____ PROVIDED TEXT

What's new
  • Please do not post any links until you have 3 posts as they will automatically be rejected to prevent SPAM. Many words are also blocked due to being used in SPAM Messages. Thanks!

ECC Memory & AMD's Ryzen - A Deep Dive Comment Thread

diversity

Member
Joined
Apr 8, 2020
Messages
6
Humbly, I barely understand half of what you guys are talking about, however, if I'm to build a video editting rig, ECC is better even if I'm not getting reports?
IMHO if one can't assess it's working then it's worthless. I am yet to find / read about a recent Ryzen setup that reports ECC errors
 

diversity

Member
Joined
Apr 8, 2020
Messages
6
Am I interpreting it correctly that Passmark memtest86 pro 8.3 lists ECC memory injection support only for old processors that are hardly available and would not be an ideal choice in this day and age?

  • AMD Bulldozer (15h)
  • AMD Steamroller (15h)
  • AMD Jaguar (16h)
  • AMD Ryzen (17h) [Note: Injection is disabled in most AMD retail CPUs. To enable, please consult the Processor Programming Reference document]
  • AMD Steppe Eagle SoC
  • AMD Merlin Falcon SoC
  • Intel Nehalem
  • Intel Lynnfield
  • Intel Westmere
  • Intel Xeon E3 family (Sandy Bridge)
  • Intel Xeon E3 v2 family (Ivy Bridge)
  • Intel Xeon E3 v3 family (Haswell)
  • Intel Xeon E3 v4 family (Broadwell)
  • Intel Xeon E3 v5 family (Skylake)
  • Intel Xeon E3 v6 family (Kaby Lake)
  • Intel Atom C2000 SoC
  • Intel Broadwell-H SoC
  • Intel Apollo Lake SoC
To test support for Ryzen 9, I was given 8.4 rc2 build 1000. But also no luck yet on build 1001.
I have ordered a few different x570 boards to try again:

ASRock X570 Pro 4
Gigabyte X570 Aorus Elite
ASRock X570M Pro4
ASRock X570 Extreme4
ASROCK X570 PHANTOM
ASUS Prime X570-P

i'll try and add the ASrock x570 creator aswell
 
Last edited:

Mastakilla

Member
Joined
Oct 22, 2019
Messages
13
@Mastakilla, exactly what server grade x470 asrock rack mobo did you mention in your first message in this thread?

I have been trying now with an ASrock Rack X470D4U (latest bios with ECC enabled, ECC injection enabled, Platform First error handling disabled) with a Ryzen 9 3950x with no luck.
I am using Passmark Memtest pro 8.4 rc2 Build 1001 but Passmark is still troubleshooting on the basis of my debug logs.

AMD is assuring me that a previous setup I tried
Asrock x570 (AMD AM4 socket, AMD X570 Chipset ) Creator with a Ryzen 9 3950x
does support ECC correction and reporting but I started using memtest86 pro after I had returned that setup.
I am willing to try that setup again in case the audience here will find that useful.

________

*THINGS TO DO*.
[1] In the forum thread on ECC memory and Ryzen, which motherboard was tried with a Ryzen 9 3950x using the latest BIOS with ECC and ECC injection enabled?
[2] Carry on the forum thread about ECC memory and Ryzen past its final post.
The lines after the thread have nothing to do with it.

____ MATERIAL PROVIDED

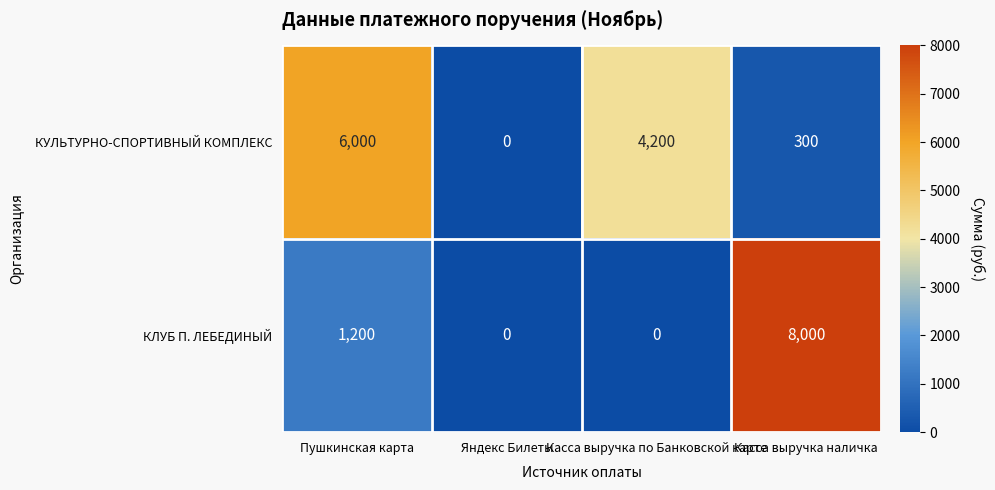

Which series has the largest range (max minus min)?

КЛУБ П. ЛЕБЕДИНЫЙ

________

*ANSWERS FOR THE TASKS*.
[1] An ASRock Rack X470D4U.

[2]
Anyway could it be the problem is not the CPU or Bios persee but perhaps other components?
I have for one on my X470D4U mobo the following:
Processor System
CPU - AMD AM4 Socket Ryzen™ PRO/ Ryzen™ 2nd and 3rd generation series processors
Socket - AM4 PGA 1331
Chipset - AMD Promontory X470
I have the ASrock Rack X470D4U2-2T, which should be same in the ECC aspects. ECC indeed depends on the combination of RAM, CPU (which has the memory controller), Mobo (where the BIOS determines how all of this plays together).

Humbly, I barely understand half of what you guys are talking about, however, if I'm to build a video editting rig, ECC is better even if I'm not getting reports?
ECC without reporting is better than no ECC in my opinion. And I do have "the feeling" that ECC corrections do happen / work, because when I overclock, it is usually rock solid stable or not booting at all. Finding something in between (that throws errors) is pretty hard (undervolting did the trick for me).
When overclocking with non-ECC memory, that is completely different...

But Diversity is also right, that is just a feeling, I am not sure of that...
 

diversity

Member
Joined
Apr 8, 2020
Messages
6
I am happy to report ECC reporting functional on at least 2 mobo's.
Setups tested so far
* AMD Ryzen 9 3950x & ASUS Prime X570-P
* AMD Ryzen 9 3950x & Asrock rack X470D4U
For me the X470D4U was the most important so I don't think I will continue checking the other boards.

The method I used was to use the inner wires of some electrical cable and stick it in the memory bank with 8GB ECC UDIMM in it.
using
proxmox
root@pve:~# pveversion
pve-manager/6.1-8/806edfe1 (running kernel: 5.4.24-1-pve)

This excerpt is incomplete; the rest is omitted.